* _Assignment_
Reproduce the text of every record below verbatim, leaving out the pictures.
[Extracted data Boundary: Start]
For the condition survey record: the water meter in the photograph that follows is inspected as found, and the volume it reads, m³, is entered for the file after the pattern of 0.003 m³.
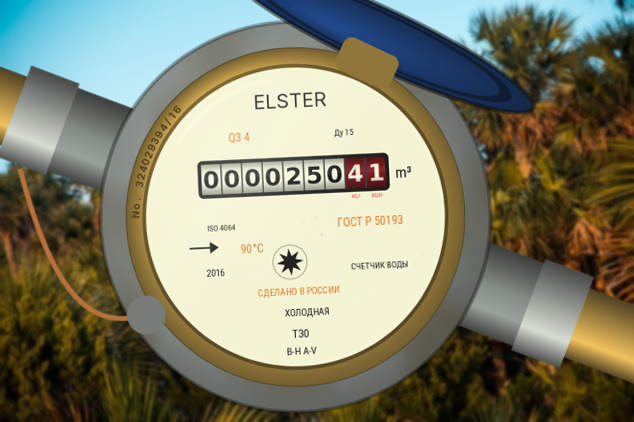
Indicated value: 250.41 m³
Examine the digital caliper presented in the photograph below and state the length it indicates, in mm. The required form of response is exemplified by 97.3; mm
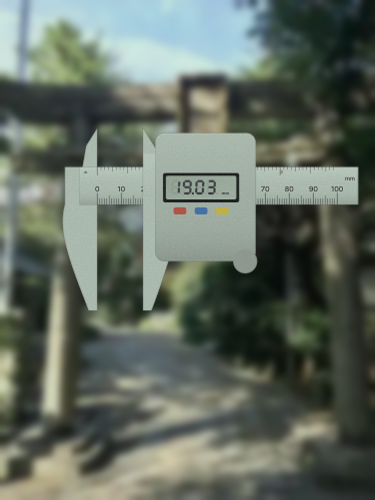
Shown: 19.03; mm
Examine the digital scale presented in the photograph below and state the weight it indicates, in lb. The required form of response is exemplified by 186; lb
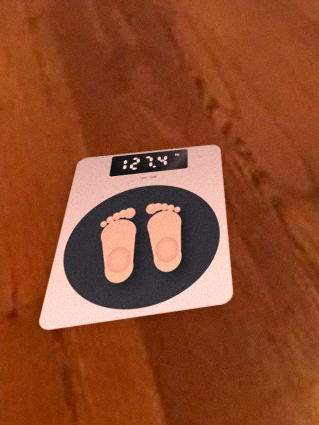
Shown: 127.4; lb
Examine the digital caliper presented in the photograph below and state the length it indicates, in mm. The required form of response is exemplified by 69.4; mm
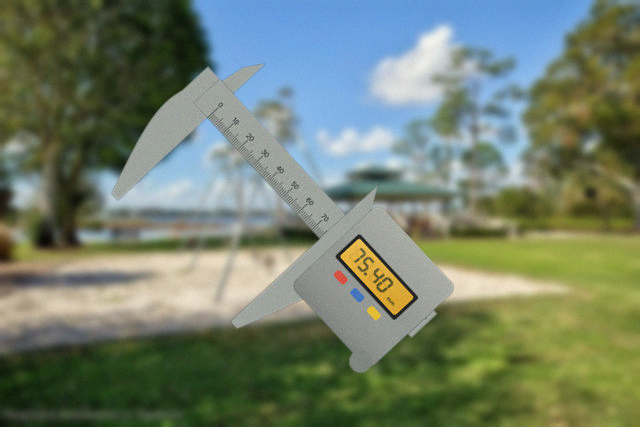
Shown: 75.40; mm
[Extracted data Boundary: End]
* _Your response_
For the condition survey record: the water meter in the photograph that follows is inspected as found, and the volume it reads, m³, is entered for the file after the pattern of 0.003 m³.
Indicated value: 250.41 m³
Examine the digital caliper presented in the photograph below and state the length it indicates, in mm. The required form of response is exemplified by 97.3; mm
Shown: 19.03; mm
Examine the digital scale presented in the photograph below and state the weight it indicates, in lb. The required form of response is exemplified by 186; lb
Shown: 127.4; lb
Examine the digital caliper presented in the photograph below and state the length it indicates, in mm. The required form of response is exemplified by 69.4; mm
Shown: 75.40; mm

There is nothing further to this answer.